For health tests, stick to the gold standard

For health tests, stick to the gold standard
World-renown cardiologist and inventor of the sitting-rising test (SRT), Prof Claudio, showing how sitting down and standing up can save lives.

The sitting-rising test is indeed an excellent test of a person's balance, muscle strength and flexibility ("Sit, stand, work out how long you'll live"; June 3).

But I have my reservations about the test as a gauge of an individual's fitness and a predictor of longevity.

Younger people, who are naturally more sprightly and lithe, with a better balance, will naturally do far better in this test.

Obviously, the young also have longer to live than the old.

The most common causes of death among Singaporeans are cardiovascular and cerebrovascular events resulting from atherosclerotic diseases (involving the arteries), cancer, and, for the elderly, the complications of fractures after falls.

Tracking simple indicators and indices for these diseases gives a far better idea as to how fit and healthy we are than the sitting-rising test.

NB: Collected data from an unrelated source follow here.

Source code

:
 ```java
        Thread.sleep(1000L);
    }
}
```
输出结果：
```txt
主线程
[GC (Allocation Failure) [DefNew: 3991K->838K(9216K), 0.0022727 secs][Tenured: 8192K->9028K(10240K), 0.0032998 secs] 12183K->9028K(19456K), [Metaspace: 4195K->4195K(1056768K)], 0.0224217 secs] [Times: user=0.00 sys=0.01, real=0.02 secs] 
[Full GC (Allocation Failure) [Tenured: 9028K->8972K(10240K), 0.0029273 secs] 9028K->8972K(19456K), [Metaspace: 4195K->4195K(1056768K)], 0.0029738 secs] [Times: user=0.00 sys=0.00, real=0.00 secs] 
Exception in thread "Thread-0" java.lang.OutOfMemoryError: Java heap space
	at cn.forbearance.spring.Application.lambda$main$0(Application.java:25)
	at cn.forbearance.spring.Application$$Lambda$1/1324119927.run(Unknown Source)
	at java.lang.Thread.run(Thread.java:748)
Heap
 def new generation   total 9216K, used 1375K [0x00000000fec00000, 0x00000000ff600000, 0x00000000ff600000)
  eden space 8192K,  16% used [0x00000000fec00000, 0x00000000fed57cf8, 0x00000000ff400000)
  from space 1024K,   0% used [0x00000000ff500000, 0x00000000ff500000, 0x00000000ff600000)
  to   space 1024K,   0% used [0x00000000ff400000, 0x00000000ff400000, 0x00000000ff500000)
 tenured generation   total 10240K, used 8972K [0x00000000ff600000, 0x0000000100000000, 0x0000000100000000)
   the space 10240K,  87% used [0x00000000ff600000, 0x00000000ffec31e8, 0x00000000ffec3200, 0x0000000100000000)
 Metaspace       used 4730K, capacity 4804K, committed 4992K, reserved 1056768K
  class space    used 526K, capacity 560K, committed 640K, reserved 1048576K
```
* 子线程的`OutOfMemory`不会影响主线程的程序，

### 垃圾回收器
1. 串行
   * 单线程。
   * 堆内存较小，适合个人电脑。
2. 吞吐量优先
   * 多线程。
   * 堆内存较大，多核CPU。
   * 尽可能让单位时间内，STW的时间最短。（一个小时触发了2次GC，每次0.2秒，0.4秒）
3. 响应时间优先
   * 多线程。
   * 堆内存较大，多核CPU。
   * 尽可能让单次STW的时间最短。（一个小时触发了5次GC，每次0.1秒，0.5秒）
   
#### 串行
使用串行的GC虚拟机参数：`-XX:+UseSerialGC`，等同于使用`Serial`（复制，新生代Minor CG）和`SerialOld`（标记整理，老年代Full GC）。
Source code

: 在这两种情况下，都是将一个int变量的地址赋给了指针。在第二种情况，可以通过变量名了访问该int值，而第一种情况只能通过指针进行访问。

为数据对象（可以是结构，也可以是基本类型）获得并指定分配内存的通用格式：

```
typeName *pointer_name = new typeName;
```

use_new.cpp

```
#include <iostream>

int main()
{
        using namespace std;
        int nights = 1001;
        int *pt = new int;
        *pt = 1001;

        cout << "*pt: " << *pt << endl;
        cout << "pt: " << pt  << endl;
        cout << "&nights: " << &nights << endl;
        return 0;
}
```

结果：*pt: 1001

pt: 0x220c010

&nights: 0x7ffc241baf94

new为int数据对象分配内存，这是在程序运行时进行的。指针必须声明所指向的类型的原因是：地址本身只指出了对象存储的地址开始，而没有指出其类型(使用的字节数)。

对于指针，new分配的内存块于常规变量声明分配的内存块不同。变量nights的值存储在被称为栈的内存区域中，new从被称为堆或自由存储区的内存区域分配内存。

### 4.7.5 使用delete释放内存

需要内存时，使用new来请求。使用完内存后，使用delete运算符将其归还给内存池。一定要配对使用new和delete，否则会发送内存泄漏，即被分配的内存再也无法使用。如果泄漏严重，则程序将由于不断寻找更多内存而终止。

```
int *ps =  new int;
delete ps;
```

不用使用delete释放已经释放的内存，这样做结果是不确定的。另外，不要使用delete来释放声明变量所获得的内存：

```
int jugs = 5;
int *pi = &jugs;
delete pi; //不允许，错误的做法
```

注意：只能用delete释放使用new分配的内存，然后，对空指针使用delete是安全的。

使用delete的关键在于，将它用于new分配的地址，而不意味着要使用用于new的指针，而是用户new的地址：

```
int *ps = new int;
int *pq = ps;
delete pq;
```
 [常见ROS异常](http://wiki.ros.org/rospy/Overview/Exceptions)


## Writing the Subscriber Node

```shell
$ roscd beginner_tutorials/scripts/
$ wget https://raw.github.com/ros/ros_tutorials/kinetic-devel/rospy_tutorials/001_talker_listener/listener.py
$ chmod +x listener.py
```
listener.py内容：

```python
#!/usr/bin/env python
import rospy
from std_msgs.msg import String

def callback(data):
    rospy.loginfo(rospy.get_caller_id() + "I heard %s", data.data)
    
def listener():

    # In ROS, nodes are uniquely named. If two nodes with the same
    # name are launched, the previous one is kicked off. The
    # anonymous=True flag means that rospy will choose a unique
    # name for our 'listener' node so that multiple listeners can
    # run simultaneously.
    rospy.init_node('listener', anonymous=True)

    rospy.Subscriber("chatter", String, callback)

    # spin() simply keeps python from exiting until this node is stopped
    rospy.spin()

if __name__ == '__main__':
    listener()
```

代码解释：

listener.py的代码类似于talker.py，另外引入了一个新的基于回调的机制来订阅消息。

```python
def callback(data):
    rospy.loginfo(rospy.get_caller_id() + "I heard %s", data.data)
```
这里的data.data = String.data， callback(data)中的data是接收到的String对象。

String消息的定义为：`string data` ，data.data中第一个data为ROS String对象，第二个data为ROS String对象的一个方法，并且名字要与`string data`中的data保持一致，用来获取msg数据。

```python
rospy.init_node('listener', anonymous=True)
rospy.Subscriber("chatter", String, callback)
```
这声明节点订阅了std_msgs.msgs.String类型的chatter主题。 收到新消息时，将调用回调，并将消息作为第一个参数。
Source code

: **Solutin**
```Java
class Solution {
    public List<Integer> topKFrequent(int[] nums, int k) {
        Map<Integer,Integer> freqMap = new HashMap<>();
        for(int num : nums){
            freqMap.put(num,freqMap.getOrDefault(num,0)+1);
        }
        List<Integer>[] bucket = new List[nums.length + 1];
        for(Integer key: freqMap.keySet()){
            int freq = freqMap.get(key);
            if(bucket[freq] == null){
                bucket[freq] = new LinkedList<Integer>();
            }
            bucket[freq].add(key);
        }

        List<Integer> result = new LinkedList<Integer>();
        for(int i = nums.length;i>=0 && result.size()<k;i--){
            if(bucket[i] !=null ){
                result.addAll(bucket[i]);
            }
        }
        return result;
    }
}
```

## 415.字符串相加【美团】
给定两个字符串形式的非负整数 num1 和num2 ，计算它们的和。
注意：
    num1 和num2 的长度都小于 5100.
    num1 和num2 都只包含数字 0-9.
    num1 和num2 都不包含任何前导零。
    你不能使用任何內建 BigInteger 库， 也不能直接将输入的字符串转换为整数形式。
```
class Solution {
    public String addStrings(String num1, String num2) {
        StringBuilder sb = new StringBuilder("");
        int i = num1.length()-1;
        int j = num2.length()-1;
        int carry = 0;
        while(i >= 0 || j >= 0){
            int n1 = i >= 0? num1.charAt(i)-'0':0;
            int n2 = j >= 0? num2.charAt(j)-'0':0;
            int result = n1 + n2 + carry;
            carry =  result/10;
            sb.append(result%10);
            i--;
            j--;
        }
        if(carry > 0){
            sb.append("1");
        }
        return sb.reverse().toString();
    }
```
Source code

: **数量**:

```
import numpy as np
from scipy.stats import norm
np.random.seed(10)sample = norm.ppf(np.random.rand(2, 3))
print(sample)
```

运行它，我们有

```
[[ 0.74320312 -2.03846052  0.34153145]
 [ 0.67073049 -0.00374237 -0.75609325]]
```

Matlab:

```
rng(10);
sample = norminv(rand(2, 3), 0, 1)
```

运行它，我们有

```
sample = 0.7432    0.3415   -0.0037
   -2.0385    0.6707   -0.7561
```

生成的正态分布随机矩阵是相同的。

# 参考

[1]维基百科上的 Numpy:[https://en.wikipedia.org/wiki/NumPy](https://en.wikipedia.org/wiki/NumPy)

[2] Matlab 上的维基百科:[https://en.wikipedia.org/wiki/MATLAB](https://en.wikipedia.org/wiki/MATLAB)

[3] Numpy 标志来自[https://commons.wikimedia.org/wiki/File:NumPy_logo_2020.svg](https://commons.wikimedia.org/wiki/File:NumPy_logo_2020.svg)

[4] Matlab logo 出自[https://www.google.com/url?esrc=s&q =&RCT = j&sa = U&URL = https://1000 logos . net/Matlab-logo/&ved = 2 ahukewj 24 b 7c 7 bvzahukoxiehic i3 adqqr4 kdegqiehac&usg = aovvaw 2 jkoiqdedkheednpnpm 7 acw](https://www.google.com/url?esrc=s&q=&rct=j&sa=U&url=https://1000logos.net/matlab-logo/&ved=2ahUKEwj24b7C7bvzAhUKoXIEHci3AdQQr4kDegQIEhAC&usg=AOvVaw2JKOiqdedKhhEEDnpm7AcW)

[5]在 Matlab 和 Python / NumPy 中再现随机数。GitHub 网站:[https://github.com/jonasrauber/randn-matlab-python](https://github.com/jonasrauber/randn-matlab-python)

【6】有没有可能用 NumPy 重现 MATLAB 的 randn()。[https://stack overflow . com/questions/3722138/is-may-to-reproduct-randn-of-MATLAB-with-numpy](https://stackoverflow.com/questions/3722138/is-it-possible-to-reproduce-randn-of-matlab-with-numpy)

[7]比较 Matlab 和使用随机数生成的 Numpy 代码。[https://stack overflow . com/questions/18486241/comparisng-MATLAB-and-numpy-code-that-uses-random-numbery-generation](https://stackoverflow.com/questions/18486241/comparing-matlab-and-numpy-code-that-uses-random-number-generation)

For instance, people whose abdominal girth is more than half their height and men whose abdominal circumference is more than their chest's are demonstrably more likely to suffer from central obesity and die from atherosclerotic diseases, as with an unfavourable body mass index.

The Health Promotion Board has a very informative website detailing screening tests for atherosclerosis, cancer and osteoporosis. People should screen for these.

Clever tests are just amusing innovative tests that establish interesting casual relationships. When our health and our lives are at stake, go for the gold standard tests.